The script uses as much of the data provided in a G-NAF release as possible, so it should remain compatible with future data releases. It's is written in Python 3 and requires the module Psycopg (Python-PostgreSQL Database Adapter).

The G-NAF dataset includes over 13 million Australian address records, and is provided by Australia's federal, state, and territory governments under a Creative Commons Attribution 4.0 International licence (CC BY 4.0).

Usage

  1. Clone this repository.

  2. Download a copy of the latest G-NAF dataset from data.gov.au.

  3. Extract the G-NAF folder inside the archive to the same directory as this repository (such that you have a top level directory called "G-NAF").

  4. Create a new PostgreSQL container with Docker:

    docker run --name gnaf -d -e POSTGRES_PASSWORD=postgres -p 5432:5432 --shm-size=1g postgres:latest
    
  5. Install Psycopg:

    pip3 install psycopg2-binary
    
  6. Run the importer.

    Flat table import:

    python3 import_gnaf.py
    

    Raw import:

    python3 import_gnaf.py --raw
    

FAQ

  • How long will it take to run? How large will the database be?

    The table below should give you a rough idea of how long it will take to build the database, and how large the container volume will be. I ran the script on my ageing laptop (i5-3320M) so you will likely get better results.

    Type Time Taken Final Size
    Flat table import ~60 minutes ~9GB
    Raw import ~30 minutes ~16GB
  • Can I use this on macOS / Windows / Linux?

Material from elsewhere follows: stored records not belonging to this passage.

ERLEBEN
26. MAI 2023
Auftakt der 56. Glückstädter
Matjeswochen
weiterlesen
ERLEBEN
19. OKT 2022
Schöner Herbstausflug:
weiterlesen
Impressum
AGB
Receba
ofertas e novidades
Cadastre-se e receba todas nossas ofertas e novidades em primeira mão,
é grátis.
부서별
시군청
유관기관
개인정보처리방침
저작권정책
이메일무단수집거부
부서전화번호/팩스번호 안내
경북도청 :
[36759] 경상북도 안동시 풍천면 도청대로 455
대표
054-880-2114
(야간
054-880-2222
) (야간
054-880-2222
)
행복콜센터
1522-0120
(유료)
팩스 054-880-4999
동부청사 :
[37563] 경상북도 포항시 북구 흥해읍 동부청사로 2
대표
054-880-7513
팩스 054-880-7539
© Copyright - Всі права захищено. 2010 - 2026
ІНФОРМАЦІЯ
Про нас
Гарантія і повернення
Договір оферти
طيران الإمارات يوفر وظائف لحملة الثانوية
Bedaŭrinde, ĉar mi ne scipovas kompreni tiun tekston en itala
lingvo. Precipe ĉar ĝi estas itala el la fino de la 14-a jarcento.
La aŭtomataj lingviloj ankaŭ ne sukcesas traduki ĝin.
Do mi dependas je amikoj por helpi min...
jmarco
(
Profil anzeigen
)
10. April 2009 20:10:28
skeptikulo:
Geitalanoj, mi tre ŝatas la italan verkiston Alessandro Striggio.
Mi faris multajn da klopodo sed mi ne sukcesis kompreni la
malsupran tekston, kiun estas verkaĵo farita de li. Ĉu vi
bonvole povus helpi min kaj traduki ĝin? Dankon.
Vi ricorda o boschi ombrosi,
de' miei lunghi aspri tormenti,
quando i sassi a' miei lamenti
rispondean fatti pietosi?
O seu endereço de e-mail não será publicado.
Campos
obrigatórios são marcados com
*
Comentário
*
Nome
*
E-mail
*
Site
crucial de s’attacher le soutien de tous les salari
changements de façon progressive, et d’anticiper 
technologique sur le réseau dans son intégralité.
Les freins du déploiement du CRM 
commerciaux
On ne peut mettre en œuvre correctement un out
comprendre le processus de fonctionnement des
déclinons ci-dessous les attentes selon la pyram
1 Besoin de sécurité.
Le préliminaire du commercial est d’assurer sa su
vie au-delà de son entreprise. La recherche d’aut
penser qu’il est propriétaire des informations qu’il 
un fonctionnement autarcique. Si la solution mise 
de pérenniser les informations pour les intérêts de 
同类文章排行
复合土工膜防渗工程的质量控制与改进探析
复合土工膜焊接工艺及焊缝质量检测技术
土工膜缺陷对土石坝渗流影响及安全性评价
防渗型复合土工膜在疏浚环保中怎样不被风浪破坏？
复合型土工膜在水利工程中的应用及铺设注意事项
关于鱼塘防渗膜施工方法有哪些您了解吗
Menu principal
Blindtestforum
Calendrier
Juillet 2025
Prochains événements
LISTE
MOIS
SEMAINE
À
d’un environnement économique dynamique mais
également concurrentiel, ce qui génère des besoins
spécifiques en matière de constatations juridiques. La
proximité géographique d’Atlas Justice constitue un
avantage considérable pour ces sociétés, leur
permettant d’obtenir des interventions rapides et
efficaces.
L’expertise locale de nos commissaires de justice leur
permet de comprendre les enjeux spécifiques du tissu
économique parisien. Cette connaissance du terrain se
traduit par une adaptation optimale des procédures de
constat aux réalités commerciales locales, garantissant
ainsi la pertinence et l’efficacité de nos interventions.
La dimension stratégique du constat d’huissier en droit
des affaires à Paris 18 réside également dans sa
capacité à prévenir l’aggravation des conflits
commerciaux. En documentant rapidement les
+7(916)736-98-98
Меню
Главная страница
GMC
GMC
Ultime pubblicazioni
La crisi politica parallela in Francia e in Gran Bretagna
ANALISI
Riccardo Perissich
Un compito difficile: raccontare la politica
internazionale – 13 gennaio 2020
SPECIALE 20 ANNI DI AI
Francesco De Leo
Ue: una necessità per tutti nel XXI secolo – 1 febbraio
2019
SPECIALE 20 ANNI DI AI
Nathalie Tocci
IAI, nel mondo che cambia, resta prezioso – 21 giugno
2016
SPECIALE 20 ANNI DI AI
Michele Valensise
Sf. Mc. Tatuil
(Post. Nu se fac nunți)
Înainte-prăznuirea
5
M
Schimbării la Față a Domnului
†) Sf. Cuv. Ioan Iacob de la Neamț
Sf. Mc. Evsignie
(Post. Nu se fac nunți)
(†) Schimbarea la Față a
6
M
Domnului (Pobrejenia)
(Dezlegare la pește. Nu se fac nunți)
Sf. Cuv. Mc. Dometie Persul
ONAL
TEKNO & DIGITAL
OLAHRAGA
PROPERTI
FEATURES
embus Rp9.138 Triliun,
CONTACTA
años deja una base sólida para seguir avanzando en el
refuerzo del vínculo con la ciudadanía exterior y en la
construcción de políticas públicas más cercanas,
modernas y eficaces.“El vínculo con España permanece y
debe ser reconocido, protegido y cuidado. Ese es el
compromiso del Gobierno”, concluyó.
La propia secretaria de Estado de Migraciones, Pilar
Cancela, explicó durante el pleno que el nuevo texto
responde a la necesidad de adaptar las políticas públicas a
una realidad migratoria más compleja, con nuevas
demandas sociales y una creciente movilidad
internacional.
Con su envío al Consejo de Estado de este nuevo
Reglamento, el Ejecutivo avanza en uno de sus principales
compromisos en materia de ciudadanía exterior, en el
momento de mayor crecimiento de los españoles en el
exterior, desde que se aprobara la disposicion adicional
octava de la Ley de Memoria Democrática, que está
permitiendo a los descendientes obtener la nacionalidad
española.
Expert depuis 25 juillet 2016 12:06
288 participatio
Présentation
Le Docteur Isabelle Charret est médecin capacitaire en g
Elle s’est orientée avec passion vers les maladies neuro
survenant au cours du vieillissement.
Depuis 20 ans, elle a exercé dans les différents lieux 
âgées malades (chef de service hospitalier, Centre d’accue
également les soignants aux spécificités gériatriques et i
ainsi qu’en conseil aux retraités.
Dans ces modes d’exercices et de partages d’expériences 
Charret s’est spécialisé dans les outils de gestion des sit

    I have tested this on macOS Mojave and Ubuntu 18.04. I use GNU sed on one of the G-NAF source files to escape a backslash, this won't work out of the box on macOS (includes BSD sed) or Windows. You can either escape the backslash manually (it's in the NSW_ADDRESS_SITE_psv.psv file) and comment out that line of the importer, or macOS users can install GNU sed with Homebrew:

    brew install gnu-sed
    

    And add this to your .bashrc (or .zshrc etc.) file:

    # GNU sed
    PATH="/usr/local/opt/gnu-sed/libexec/gnubin:$PATH"
    
  • What does your flat address table/autocomplete column look like?

    You'll get a flat table of every address in Australia - here's an example for Parramatta High School:

    address_detail_pid street_locality_pid locality_pid building_name lot_number_prefix lot_number lot_number_suffix flat_type flat_number_prefix flat_number flat_number_suffix level_type level_number_prefix level_number level_number_suffix number_first_prefix number_first number_first_suffix number_last_prefix number_last number_last_suffix street_name street_class_code street_class_type street_type_code street_suffix_code street_suffix_type locality_name state_abbreviation postcode latitude longitude geocode_type confidence alias_principal primary_secondary legal_parcel_id date_created autocomplete
    GANSW711122120 NSW325502 NSW3184 PARRAMATTA HIGH SCHOOL 76 A GREAT WESTERN C CONFIRMED HIGHWAY PARRAMATTA NSW 2150 -33.81790658 150.99606946 PROPERTY CENTROID 1 P 1//DP795042 2010-05-02 PARRAMATTA HIGH SCHOOL, 76A GREAT WESTERN HIGHWAY, PARRAMATTA NSW 2150

    So for this address, the generated autocomplete string is:

    PARRAMATTA HIGH SCHOOL, 76A GREAT WESTERN HIGHWAY, PARRAMATTA NSW 2150

  • How can I search the flat address table?

    I suggest you run a LIKE query with two wildcards on the autocomplete column, like follows:

    SELECT * FROM national_address_list WHERE autocomplete LIKE '%PARRAMATTA HIGH SCHOOL%';
    

    With the included index, this should be very quick for any query.

  • How often do I need to update this database?

    There's a new G-NAF release every month.

  • Which G-NAF release is this script compatible with?

    Any of them should work. I've most recently run it successfully with the February 2019 release.

  • I searched for X address/business and the result was incorrect/missing!

    The data is put together by a combination of every Australian state and territory government along with the federal government. You can contact the relevant state/territory and get them to fix it in a subsequent G-NAF release.

  • I got an error/the importer crashed partway through the process!

    That's frustrating! Please open an issue on this repository and I'd be happy to help you.